The outlawed Provisional wing of the Irish Republican Army wants nothing better than to escalate the violence in Ulster and further polarize the sectarian communities there. The murder of five British soldiers in an ambush is designed to do just that. We trust the people of Northern Ireland and of Britain as a whole will respond with heightened determination to seek peace through nonviolent means. That is the best way to defeat the IRA's misbegotten purposes.
It is abundantly clear why Prime Minister Margaret Thatcher refuses to bend to the demans of the IRA hunger strikers in Maze prison in Belfast.

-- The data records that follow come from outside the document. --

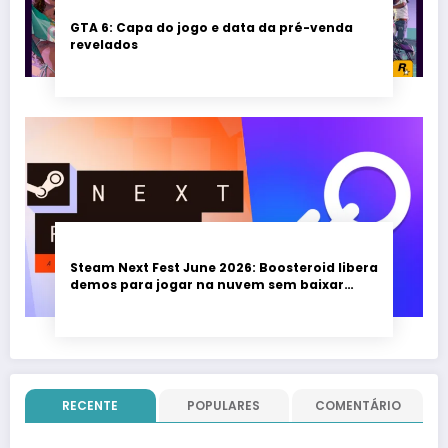
GTA 6: Capa do jogo e data da pré-venda
revelados
Steam Next Fest June 2026: Boosteroid libera
demos para jogar na nuvem sem baixar
nada; evento vai até 22 de junho
RECENTE
POPULARES
COMENTÁRIO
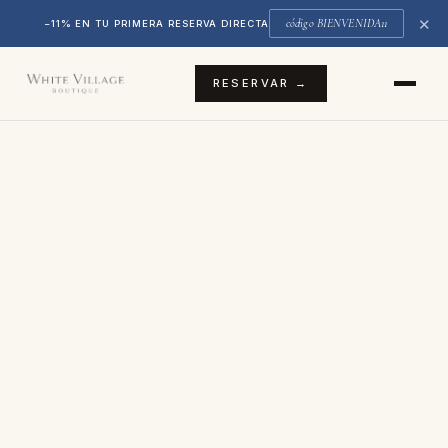
✕
código BIENVENIDA11
−11% EN TU PRIMERA RESERVA DIRECTA
RESERVAR →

The IRA seeks the status of a legitimate political force even when its aims and its methods are disavowed by the majority of people of the Irish Republic and of Ulster itself. In fact it is probably out of frustration -- because public reaction in Ulster to the recent deaths of two hunger strikers has been so muted , and because Mrs. Thatcher has refused to yield -- that the IRA feels it necessary to fuel another cycle of violence. Why should such criminality be dignified by giving IRA prisoners special privileges?
Roman Catholics and Protestants in Ulster are tiring of the bloodshed. Their restraint now will contribute to the modest but hopeful efforts being made by Britain and Ireland to find a political solution to the conflict. Meantime the world press belies its own fairness if it does not give as much publicity to the IRA's murderousness as it has to Bobby Sands and other Maze hunger strikers who so wrongly seek the epi thet of heroes.